The torture of having your mother between life and death
The mother of journalist Andrés Rivera, a healthy woman, was infected with covid and ended up in intensive care.
Time
By Andrés Rivera
Surely, when you read this story, you will be terrified.
You will feel that it is a terrible drama and probably the same thing that happened to me will happen to you: you will believe that it is something far away that you will not have to live. They may have heard that a friend of a friend, or a neighbor’s cousin, tested positive for COVID-19. But they will calm down because this, to you and your loved ones, will not happen to you. And it will be normal. I thought the same.
I’ll tell you how covid attacked us in my family with its most painful symptom. Which? The miserable uncertainty.
‘I didn’t know if he was dead or alive’
Luis Carlos Cuervo, a 34-year-old guardian, recounts the hell that happened in intensive care.
Time
Edited by: José Alberto Mojica
Its history is the same as all those infected with covid-19. Symptoms of a normal flu: headache and pain in the bones, nasal congestion, cough, a slight fever. Nothing that couldn’t be solved with a flu, he thought. Or with an injection of the kind they give him in a drugstore in the Diana Turbay neighborhood, in the steep and abandoned hills of southern Bogota. But nothing worked. The temperature was a runaway train. The cough was a machine gun.
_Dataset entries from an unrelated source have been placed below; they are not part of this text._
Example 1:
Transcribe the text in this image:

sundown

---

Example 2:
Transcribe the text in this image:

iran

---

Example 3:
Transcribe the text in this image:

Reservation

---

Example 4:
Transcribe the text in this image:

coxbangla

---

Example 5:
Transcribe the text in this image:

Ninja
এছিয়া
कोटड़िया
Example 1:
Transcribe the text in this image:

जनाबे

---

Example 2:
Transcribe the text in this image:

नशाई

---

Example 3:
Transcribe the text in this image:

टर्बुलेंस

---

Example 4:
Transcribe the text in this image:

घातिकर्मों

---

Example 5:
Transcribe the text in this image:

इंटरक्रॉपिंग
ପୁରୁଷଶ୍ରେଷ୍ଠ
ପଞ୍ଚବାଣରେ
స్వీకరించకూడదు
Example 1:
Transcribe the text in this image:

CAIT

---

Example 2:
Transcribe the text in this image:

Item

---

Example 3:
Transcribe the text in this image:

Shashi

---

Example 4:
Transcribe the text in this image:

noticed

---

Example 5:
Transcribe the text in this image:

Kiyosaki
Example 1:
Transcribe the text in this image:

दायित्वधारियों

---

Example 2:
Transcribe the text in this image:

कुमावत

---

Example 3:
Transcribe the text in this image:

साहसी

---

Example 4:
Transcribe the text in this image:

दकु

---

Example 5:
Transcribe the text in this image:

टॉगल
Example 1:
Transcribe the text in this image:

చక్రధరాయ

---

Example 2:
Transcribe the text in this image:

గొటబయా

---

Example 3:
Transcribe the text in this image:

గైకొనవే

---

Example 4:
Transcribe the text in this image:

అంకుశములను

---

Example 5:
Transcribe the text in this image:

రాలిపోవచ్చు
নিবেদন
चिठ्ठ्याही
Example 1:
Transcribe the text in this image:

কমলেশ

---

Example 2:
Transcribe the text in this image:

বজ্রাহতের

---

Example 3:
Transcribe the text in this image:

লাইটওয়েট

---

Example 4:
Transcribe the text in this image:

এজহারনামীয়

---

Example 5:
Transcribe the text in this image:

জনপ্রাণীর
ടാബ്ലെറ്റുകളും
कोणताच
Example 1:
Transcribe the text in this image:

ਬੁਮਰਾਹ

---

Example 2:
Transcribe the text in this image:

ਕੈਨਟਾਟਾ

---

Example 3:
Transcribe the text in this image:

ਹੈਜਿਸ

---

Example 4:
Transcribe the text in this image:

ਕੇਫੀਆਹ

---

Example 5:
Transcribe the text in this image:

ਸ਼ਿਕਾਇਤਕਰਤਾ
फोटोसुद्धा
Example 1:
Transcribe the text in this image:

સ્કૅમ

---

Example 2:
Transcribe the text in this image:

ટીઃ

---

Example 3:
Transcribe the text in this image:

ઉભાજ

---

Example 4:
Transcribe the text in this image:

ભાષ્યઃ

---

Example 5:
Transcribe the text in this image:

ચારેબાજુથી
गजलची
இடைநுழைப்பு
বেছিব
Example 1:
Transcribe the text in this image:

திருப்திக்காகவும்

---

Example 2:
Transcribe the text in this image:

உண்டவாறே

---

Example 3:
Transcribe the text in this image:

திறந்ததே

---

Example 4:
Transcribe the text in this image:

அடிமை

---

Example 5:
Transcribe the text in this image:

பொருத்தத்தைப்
He lost his senses of taste and smell.
Kevin: Comes out of collapse after 43 days of hospitalization
A 29-year-old from Cali nearly lost the battle against covid-19. Now he is trying to recover from the consequences the virus has left on his health and pockets.
Time
By Julián Ríos
His legs tremble when he walks. His left arm, which for months hadn’t had enough strength to even lift his cell phone, now holds the cane that has become an extension of his body. His lungs, which look like a pair of raisins on X-rays, are unable to travel more than three blocks. But Kevin Cardona is alive and this, in his case, is a feat for some and a miracle for others.